According to research conducted by Oxford University and funded by the British government, out-of-hospital births are safer than in-hospital births because the outcomes are the same in all three environments, but the outcomes out-of-hospital are achieved with fewer interventions. First-time mothers were an exception, however; for them and their babies, health risks increased with home birth.

The BBC published the figures here.

As a result of these findings, the NHS has set a goal of being able to offer out-of-hospital birth to 45% of mothers. Their current infrastructure supports out-of-hospital birth for just 8% of British mothers.

It is a breath of fresh air to read the dispatches of a national health service – which represents a whole nation of health care practitioners – that embraces out-of-hospital birth. Indeed, the New York Times reports that, “So far doctors have not expressed any outrage over the decision.”

Dr. Mark Baker, the director of clinical practice for the NHS said, “The penny has dropped. We’ve won the argument.”

In the U.S., we are far from winning the argument, for a variety of reasons. Without a national health service, doctors and hospitals have financial incentives to do more, not less. Independent birth centers have been closing due to skyrocketing insurance premiums for providers, and we train few midwives.

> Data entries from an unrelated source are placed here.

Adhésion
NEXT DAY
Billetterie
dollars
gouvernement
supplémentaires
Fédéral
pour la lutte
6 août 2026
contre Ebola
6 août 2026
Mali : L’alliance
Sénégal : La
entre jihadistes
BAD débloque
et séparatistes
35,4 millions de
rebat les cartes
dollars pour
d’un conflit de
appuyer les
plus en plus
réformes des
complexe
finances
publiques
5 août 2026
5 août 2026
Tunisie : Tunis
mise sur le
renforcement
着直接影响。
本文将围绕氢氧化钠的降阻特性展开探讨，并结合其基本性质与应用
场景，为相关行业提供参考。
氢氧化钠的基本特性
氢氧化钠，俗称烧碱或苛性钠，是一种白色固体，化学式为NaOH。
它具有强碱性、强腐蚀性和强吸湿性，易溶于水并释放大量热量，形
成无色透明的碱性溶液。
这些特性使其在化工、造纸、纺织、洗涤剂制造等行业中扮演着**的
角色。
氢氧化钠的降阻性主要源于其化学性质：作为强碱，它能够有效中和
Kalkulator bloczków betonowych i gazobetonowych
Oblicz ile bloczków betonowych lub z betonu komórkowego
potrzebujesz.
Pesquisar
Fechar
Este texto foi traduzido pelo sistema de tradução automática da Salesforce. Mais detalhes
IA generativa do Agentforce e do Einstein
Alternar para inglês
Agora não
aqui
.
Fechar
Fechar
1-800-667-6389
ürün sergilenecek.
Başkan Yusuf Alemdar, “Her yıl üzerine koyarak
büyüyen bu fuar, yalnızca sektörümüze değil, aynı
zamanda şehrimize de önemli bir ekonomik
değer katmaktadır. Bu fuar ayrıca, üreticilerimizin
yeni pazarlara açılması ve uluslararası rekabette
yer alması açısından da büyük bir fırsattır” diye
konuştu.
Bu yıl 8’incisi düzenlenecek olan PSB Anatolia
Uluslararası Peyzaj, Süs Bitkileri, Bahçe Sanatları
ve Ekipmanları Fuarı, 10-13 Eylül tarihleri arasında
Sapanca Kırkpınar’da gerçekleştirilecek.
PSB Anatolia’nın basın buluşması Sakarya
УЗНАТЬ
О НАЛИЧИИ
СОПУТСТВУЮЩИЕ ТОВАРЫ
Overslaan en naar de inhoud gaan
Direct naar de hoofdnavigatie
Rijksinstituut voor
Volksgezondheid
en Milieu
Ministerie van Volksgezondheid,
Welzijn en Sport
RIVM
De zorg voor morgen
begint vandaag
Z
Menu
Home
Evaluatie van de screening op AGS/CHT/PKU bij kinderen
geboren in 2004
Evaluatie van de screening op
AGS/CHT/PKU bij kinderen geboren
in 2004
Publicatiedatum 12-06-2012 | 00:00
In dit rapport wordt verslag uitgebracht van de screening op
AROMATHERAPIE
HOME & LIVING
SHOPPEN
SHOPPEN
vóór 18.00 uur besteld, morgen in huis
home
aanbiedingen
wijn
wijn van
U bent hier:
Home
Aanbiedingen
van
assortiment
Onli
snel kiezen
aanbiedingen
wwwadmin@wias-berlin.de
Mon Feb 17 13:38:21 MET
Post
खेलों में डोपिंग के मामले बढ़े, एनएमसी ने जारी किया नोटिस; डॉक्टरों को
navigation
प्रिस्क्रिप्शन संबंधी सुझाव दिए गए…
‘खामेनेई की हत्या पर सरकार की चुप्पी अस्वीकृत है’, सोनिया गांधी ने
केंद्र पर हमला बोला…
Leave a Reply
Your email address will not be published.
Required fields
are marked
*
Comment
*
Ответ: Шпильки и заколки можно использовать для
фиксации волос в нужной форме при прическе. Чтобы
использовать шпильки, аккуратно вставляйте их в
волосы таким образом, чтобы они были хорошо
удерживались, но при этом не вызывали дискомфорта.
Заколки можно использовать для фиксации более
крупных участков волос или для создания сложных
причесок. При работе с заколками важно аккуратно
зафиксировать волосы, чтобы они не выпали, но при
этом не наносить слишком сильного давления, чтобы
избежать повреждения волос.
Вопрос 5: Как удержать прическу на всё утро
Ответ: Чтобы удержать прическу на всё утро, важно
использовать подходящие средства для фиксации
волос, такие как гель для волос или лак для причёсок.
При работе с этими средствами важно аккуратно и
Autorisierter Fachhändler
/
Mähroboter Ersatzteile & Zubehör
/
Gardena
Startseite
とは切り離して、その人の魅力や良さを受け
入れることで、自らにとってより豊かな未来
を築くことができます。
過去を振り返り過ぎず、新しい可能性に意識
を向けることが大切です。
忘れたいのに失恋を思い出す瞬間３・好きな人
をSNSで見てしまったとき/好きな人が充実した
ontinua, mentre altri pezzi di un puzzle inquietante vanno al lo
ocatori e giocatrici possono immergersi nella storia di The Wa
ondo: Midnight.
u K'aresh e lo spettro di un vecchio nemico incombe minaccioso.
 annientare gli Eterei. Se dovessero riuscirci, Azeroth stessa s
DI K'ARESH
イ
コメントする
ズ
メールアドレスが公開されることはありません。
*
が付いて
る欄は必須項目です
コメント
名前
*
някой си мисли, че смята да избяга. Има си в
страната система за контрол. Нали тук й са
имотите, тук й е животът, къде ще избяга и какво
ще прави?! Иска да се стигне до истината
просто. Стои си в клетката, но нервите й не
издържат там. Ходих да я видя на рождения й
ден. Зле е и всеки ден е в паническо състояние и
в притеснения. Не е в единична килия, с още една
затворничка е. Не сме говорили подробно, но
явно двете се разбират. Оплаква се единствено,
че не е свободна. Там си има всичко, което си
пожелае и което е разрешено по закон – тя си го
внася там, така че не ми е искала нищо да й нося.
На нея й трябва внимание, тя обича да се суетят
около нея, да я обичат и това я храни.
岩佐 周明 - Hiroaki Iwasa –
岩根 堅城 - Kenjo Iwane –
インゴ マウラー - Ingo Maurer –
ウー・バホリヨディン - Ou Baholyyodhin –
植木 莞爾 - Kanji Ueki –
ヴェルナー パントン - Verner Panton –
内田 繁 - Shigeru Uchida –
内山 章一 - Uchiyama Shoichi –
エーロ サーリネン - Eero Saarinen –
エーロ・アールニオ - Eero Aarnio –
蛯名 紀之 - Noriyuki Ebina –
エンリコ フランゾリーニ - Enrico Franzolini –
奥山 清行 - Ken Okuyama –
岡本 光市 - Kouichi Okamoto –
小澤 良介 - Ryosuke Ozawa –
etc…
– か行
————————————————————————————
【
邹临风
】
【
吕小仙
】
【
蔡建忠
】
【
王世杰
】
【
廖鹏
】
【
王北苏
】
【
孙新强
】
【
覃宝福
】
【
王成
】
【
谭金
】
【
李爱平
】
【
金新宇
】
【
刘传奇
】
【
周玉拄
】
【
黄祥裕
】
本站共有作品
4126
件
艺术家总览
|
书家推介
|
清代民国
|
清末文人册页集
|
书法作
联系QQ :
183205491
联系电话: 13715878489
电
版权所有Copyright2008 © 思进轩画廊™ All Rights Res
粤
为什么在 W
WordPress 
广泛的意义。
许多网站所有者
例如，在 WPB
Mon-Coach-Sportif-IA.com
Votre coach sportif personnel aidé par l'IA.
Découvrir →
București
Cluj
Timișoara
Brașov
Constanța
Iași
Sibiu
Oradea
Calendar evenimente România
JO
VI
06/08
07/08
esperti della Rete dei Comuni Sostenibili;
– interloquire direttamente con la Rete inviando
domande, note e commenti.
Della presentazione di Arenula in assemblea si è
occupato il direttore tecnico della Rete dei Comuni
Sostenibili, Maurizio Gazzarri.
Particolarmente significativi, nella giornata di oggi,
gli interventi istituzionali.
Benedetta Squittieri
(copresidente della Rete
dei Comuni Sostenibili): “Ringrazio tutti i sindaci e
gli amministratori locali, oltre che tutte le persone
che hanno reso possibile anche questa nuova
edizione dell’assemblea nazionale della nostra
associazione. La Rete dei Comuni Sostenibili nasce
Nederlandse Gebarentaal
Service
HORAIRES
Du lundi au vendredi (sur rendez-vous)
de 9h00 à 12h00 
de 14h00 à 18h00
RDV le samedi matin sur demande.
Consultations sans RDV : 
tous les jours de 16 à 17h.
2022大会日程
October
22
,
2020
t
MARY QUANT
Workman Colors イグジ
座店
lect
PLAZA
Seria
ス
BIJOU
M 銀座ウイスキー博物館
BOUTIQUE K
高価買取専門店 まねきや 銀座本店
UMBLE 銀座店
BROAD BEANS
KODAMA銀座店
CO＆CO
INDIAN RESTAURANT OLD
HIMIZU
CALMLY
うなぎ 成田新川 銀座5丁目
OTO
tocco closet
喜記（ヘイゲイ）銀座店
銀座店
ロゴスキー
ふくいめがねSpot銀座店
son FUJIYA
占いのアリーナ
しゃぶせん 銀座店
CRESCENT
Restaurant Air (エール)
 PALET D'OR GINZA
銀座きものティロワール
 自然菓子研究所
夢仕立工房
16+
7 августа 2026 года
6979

Our privatized system also has less integration in care, which is important if a mother needs to be transferred to hospital.

In addition to the advantages of a national health service, the UK has the cultural advantage of a strong midwifery tradition. By contrast, in the US midwifery was almost wiped out by the concerted efforts of OB’s to discredit it. For the last 100 years, OB’s have framed all conversations about birth. They are given the final, paternalistic word in news articles. When we talk about our desire to improve maternity and infant care, we must always first acknowledge our gratitude for the skills of OBs and for the life-saving Cesarian-section. We settle for “birth preferences” within a system that does not want to release control.

A case in point: the chairman of the committee on obstetrics practice for American College of Obstetricians and Gynecologists (ACOG) did not bother to refute any of the British findings. He simply contradicted it, saying, “We believe that hospitals and birthing centers are the safest places for birth, safer than home.”

Despite the entrenchment of financial interests and the dominance of the specialist medical model in the US, this is a major boost to legitimizing out-of-hospital birth everywhere in the developed world. It comes at a moment when Americans are questioning birth practices that are not based on evidence – when even ACOG has committed to changing its practice guidelines to reduce the rates of primary cesarian.

So take heart, American mothers! Momentum is building for more safe and humane maternity care practices. May the news that the UK is standing behind out-of-hospital birth because it is safer than hospital birth spread far and wide. May this be the moment the “penny drops” all over the world.